Exercise brief
Exact reproduction, images excluded: write out the records below.

*** Records for processing Section Begins ***

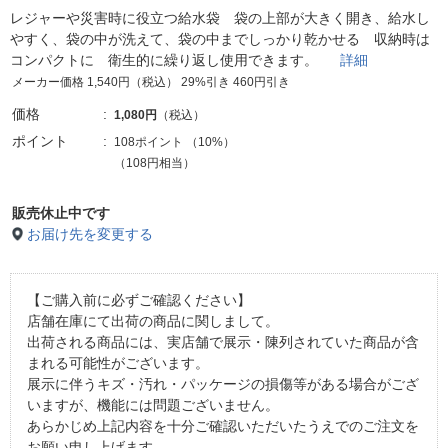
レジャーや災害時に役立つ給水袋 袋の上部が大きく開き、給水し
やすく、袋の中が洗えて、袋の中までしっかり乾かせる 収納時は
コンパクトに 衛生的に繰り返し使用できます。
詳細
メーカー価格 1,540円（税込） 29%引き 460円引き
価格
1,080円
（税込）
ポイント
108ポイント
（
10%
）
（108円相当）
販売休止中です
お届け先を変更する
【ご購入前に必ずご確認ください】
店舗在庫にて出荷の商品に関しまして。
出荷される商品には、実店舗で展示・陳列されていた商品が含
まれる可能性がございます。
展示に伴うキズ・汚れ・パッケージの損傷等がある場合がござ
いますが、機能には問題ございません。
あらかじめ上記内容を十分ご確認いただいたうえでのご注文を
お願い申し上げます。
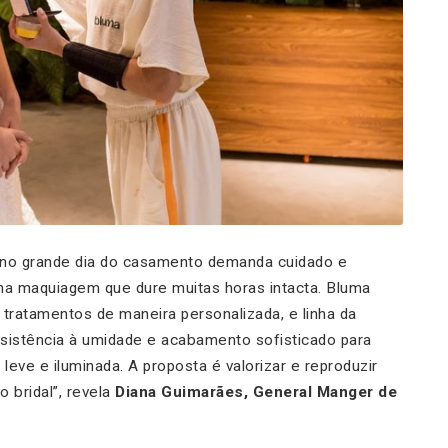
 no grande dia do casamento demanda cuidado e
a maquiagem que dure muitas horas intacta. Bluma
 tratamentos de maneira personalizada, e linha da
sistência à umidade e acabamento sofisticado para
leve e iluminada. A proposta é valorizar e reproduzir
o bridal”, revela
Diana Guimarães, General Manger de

*** Records for processing Section Ends ***

Response to this task
レジャーや災害時に役立つ給水袋 袋の上部が大きく開き、給水し
やすく、袋の中が洗えて、袋の中までしっかり乾かせる 収納時は
コンパクトに 衛生的に繰り返し使用できます。
詳細
メーカー価格 1,540円（税込） 29%引き 460円引き
価格
1,080円
（税込）
ポイント
108ポイント
（
10%
）
（108円相当）
販売休止中です
お届け先を変更する
【ご購入前に必ずご確認ください】
店舗在庫にて出荷の商品に関しまして。
出荷される商品には、実店舗で展示・陳列されていた商品が含
まれる可能性がございます。
展示に伴うキズ・汚れ・パッケージの損傷等がある場合がござ
いますが、機能には問題ございません。
あらかじめ上記内容を十分ご確認いただいたうえでのご注文を
お願い申し上げます。
 no grande dia do casamento demanda cuidado e
a maquiagem que dure muitas horas intacta. Bluma
 tratamentos de maneira personalizada, e linha da
sistência à umidade e acabamento sofisticado para
leve e iluminada. A proposta é valorizar e reproduzir
o bridal”, revela
Diana Guimarães, General Manger de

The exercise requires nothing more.